The New York Times had an interesting article about Gase last year that talked about his coaching background.
(Peyton) Manning has called Gase "the smartest guy I know." Denver Coach John Fox said Gase was "a master of innovation." The team's president, John Elway, went the furthest: He used the word genius.
"Adam is a lot like me in that he's always thinking of how we can do something better or different — or both," Manning said. "And he has an almost photographic memory. He can recall a defensive scheme we saw from eight games back and remember our exact formation and the play called."
Gase's former boss, Nick Saban, said he has a natural instinct for football.
"It was a conceptual thing with Adam, he just understood how things worked and he was willing to work and start from ground zero," Saban wrote in an email. "It wasn't like this was a star player who had played a lot of football. He wanted to be a coach and he was willing to invest as much time as it took."
It's worth noting that when Saban left Michigan State for LSU, the only assistant he took with him was Adam Gase.
CBS Chicago's Dan Durkin looked at Gase's offensive schemes and he came away impressed.
Given Peyton Manning's presence in Denver, questions exist about how much Gase impacted those team numbers, but such questions can never be quantified. The fact remains that Gase devised the game plans and called in the plays, and his exposure to Manning over the past three seasons is nothing but a benefit to his growth as a coordinator.
Looking through the Broncos' game tape over the last two seasons affords a prism into Gase's many influences. From West Coast spacing concepts (likely learned during his time with Steve Mariucci) to Air Coryell vertical concepts (likely learned during his time with Mike Martz) to the route combinations and principles that have defined Manning's career — mesh, levels, verticals - they're all in Gase's playbook.
We've yet to get any specifics on a prospective run/pass ratios or even Gase's offensive playbook, but Patrick Finley of the Sun Times has found a few nuggets.
Some Bears players have characterized their new offense as fast-paced. Gase, too, has vowed to give Jay Cutler some of the same line-of-scrimmage control as he did for the greatest audible-caller in the game's history, Peyton Manning, last year.
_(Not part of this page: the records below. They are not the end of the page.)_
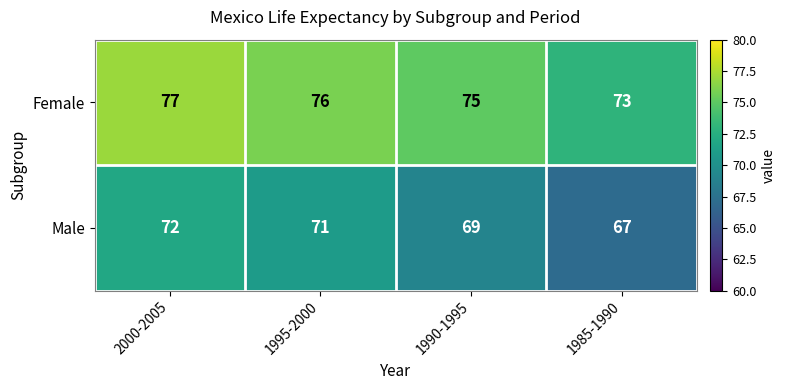

Which series has the largest total across all categories?

Female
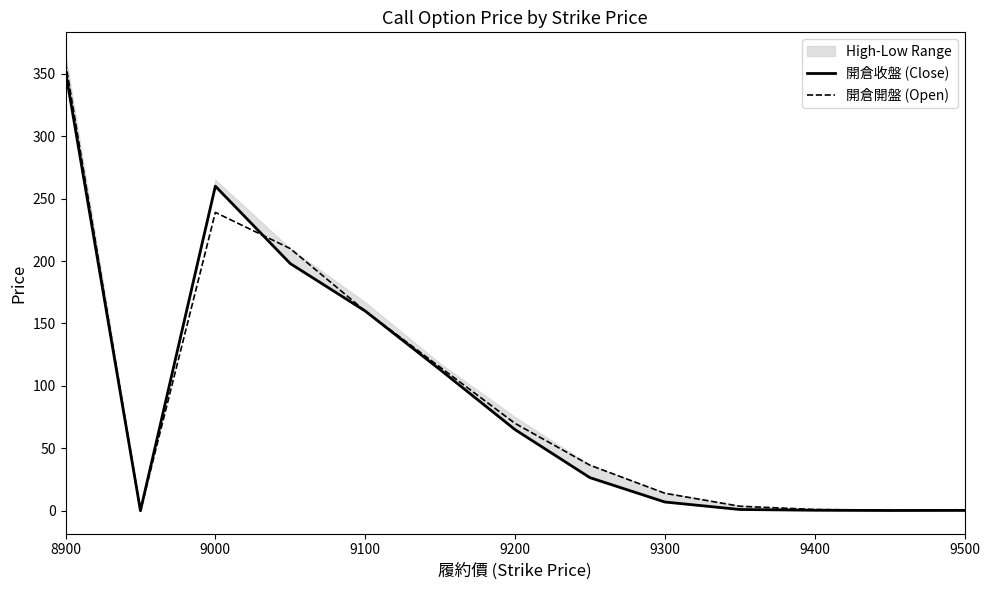

How many lines are shown in the chart?

2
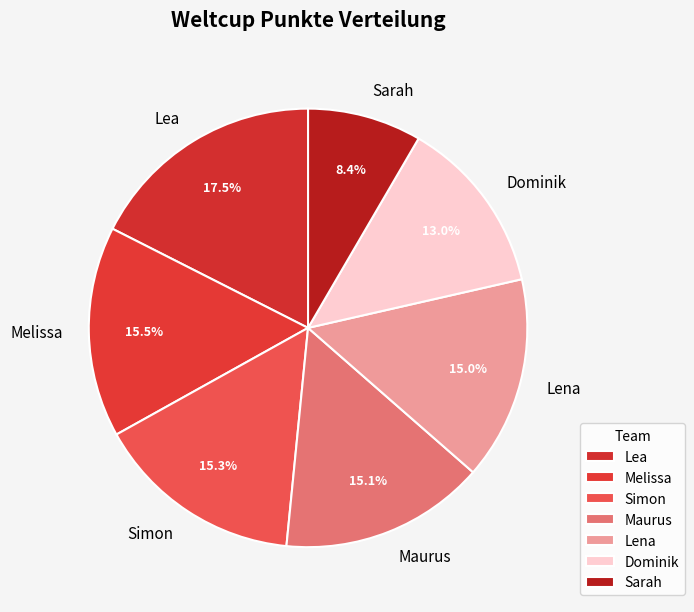

Does Maurus account for over 50% of the chart?

No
Quick and simple terminology will allow the Bears to play at a faster pace, and simple terminology is a staple of an Erhardt-Perkins philosophy. Another staple of the system is a balanced approach, which is something John Fox will want.
Gase himself even revealed that some of what he does will resemble some of Martz's offense.
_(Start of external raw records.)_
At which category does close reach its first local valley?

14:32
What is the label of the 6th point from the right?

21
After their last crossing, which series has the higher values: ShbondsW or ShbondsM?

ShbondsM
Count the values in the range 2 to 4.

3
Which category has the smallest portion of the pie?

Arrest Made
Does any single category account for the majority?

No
"(Cutler's) worked with a couple different guys, the good thing is, he's heard a few things that I say," Gase said. "He'll look at me and kind of, 'That's a little Martzist,' right there."
I find the marriage between these two offenses interesting because Mike Martz didn't allow his quarterbacks to audible, whereas the Erhardt-Perkins O occasionally requires the QB to be a conductor at the line of scrimmage.
There's no denying that Martz ran some truly great offenses back in the day, but his stubbornness to alter his scheme to suit his personnel was a downfall. I don't think Gase shares the stubborn gene with his mentor, so I don't expect his QBs to be sacked 50 times.
Like we discussed yesterday, I would expect Cutler to be right around 30 passes per game, and it's up to Gase to put together the correct gameplans that will allow Matt Forte and the running game to thrive. But he also has to find ways for his talented group of pass catchers to make an impact.
The more I dig into Adam Gase's past, the more impressed I become. Here's a guy that had the San Francisco head coaching job all but locked up, but he didn't want to have Jim Tomsula forced on him as his defensive coordinator. He wants his first head coaching gig to be on his terms and he's willing to wait for the right opportunity to arise.
Gase definitely has a clear vision for his future in the NFL and hopefully he has a clear vision for the 2015 Chicago Bears.